Le monde entier célèbre ce vendredi 5 juin, la Journée Mondiale de l’Environnement (JME). Le thème retenue cette année est « Maintenant pour le climat », il met l’accent sur l’urgence de l’action climatique. Pour réaffirmer son attachement à la protection et l’amélioration de l’environnement, sa lutte contre les changements climatiques, la RDC a adopté depuis un certain temps une posture de se présenter comme « Pays-solution » sur base de son immense massif forestier, son dense réseau hydrographique, son potentiel énergétique et ses minerais stratégiques.
L’ONG Juristes pour l’Environnement au Congo (JUREC), estime que cette journée commémorative est une occasion propice pour reconnaitre les efforts de l’État dans la mise en œuvre des textes et accords internationaux relatifs au changement climatique mais c’est aussi une occasion pour réfléchir et inviter l’État Congolais à plus d’actions dans ce sens, peut-on lire dans le communiqué de presse de cette organisation publiée ce jeudi 4 juin.
Cette ONG spécialisée sur les questions juridiques environnementales et institutionnelles constate qu’au-delà des efforts de la RDC à lutter contre les changements climatiques, il y a plusieurs obstacles qui empêchent des actions efficaces pour le climat en RDC, à savoir : l’absence d’une politique et d’une loi spécifique sur les changements climatiques, la difficulté ou la faible mise en œuvre de la Contributions déterminée à l’échelle nationale (CDN), la forte dépendance des financements extérieurs dans la lutte contre les changements climatiques, l’absence des considérations climatiques dans les politiques publiques, l’absence dans le budget de l’État des moyens financiers sur le climat, l’ignorance de la question climatique auprès de plusieurs parties prenantes…
Sensibiliser, réfléchir et mobiliser
A cet égard, l’ONG JUREC pense qu’il est opportun que la RDC consacre le mois de « juin » comme mois de l’environnement aux fins de sensibiliser, de réfléchir et de mobiliser autant d’actions en faveur de l’environnement en général et de lutte contre les changements climatiques en particulier comme cela se fait tant soi peu avec le mois de la femme.
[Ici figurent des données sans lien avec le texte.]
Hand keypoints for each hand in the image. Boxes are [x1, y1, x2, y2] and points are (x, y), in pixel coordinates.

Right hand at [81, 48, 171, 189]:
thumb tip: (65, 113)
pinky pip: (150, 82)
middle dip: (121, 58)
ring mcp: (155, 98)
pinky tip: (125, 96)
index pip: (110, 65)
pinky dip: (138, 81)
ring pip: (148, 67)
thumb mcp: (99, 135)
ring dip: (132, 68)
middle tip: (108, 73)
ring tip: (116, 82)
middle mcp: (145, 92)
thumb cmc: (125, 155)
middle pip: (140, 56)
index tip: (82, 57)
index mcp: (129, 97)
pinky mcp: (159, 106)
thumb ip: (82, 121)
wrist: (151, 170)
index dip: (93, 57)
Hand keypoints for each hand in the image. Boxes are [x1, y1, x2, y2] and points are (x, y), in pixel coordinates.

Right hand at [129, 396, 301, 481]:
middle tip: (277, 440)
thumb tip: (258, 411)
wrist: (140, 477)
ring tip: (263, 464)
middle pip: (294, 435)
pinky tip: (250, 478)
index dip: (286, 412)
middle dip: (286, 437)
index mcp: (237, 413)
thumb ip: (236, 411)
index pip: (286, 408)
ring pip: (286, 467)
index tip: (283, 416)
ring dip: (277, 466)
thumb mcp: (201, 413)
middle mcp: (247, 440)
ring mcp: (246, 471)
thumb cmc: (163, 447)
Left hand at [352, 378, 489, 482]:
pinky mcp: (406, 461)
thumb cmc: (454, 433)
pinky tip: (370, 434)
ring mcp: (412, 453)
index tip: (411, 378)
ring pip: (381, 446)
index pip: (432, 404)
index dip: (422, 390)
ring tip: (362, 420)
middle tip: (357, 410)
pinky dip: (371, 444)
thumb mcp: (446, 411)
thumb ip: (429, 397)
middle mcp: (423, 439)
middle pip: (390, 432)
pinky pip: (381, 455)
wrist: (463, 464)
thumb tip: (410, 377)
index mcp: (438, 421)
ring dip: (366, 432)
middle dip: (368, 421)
Cette consécration devra être pérenne peu importe le changement qui peut intervenir à la tête du Ministère ayant l’environnement dans ses attributions.
Par ailleurs, l’organisation recommande au gouvernement congolais à travers le ministère de l’Environnement Développement Durable et Nouvelle Économie du Climat, d’organiser une table ronde de mise en œuvre des trois conventions de RIO sur l’environnement (Convention cadre des Nations Unies sur le changement climatique, la Convention sur le Diversité Biologique et la Convention des Nations Unies sur la lutte contre le Désertification), d’évaluer les appuis des Partenaires Techniques et Financiers en matière de climat ; d’adopter la politique sur le changement climatique et une loi spécifique sur le changement climatique ; d’intégrer la question des finances climatiques dans le budget national ; d’évaluer l’application des normes sur le changement climatique dans d’autres secteurs.
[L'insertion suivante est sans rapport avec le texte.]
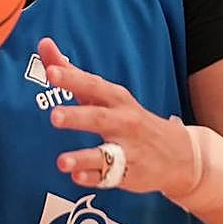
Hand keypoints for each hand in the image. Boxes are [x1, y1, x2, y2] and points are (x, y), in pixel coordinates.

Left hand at [40, 37, 196, 197]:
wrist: (178, 154)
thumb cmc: (131, 118)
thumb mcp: (107, 95)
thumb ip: (73, 73)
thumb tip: (44, 45)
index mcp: (116, 99)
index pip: (93, 85)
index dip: (72, 79)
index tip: (51, 72)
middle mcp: (123, 122)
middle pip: (99, 117)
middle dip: (78, 116)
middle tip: (55, 116)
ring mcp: (128, 149)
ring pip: (104, 153)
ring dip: (82, 157)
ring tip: (62, 161)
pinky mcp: (129, 174)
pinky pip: (109, 178)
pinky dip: (93, 178)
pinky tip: (77, 177)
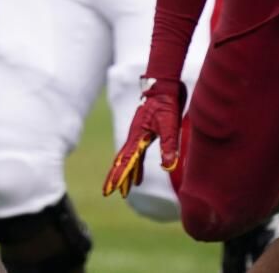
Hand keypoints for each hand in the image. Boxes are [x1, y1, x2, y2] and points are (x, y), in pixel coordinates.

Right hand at [103, 77, 184, 198]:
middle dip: (116, 177)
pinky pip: (137, 154)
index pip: (126, 161)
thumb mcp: (169, 124)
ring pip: (129, 159)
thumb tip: (168, 168)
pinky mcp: (144, 133)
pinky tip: (139, 176)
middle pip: (122, 161)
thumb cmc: (165, 102)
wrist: (164, 85)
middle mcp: (134, 136)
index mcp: (137, 136)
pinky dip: (137, 166)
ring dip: (127, 174)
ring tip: (125, 191)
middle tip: (109, 192)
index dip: (119, 176)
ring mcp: (138, 134)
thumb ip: (168, 145)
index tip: (111, 190)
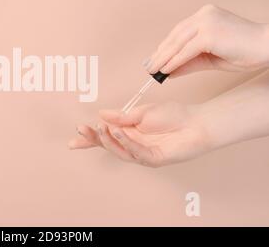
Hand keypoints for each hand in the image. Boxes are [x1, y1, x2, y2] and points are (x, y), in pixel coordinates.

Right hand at [69, 102, 211, 166]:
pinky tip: (118, 131)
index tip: (75, 133)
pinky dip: (125, 141)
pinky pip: (135, 152)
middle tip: (81, 130)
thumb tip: (101, 114)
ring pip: (119, 151)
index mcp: (128, 132)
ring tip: (99, 127)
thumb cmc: (173, 116)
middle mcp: (133, 145)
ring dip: (107, 139)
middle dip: (93, 138)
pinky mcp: (153, 159)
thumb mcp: (142, 112)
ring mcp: (142, 154)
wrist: (196, 122)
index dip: (90, 136)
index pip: (105, 135)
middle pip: (108, 145)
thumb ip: (121, 116)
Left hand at [144, 5, 268, 76]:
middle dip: (160, 53)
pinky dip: (174, 62)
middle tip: (148, 66)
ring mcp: (206, 22)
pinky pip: (185, 51)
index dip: (165, 47)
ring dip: (163, 58)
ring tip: (153, 71)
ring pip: (177, 43)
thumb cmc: (245, 52)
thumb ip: (189, 62)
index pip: (179, 32)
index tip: (154, 59)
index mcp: (205, 15)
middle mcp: (204, 15)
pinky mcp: (209, 33)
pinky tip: (165, 71)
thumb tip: (168, 71)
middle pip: (175, 36)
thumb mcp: (211, 58)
Aux organisations de la société civile de renforcer les mécanismes de sensibilisation de la population sur les questions liées de changement climatique. Aux universités et centres de recherches scientifiques, d’encourager et mener des recherches sur la question de changement climatique ; de publier les résultats des recherches sur la question de changement climatique. Jurec appelle également les partenaires techniques et financiers à accompagner le Gouvernement dans les efforts de lutte contre les changements climatiques du point de vue législation et d’appuyer les organisations de la société civile dans la vulgarisation des questions ayant trait aux changements climatiques.
Instaurée en 1972 par l’Assemblée Générale des Nations Unies la Journée Mondiale de l’Environnement a été célébré pour la première fois en 1973, sous le slogan « Une seule planète Terre ».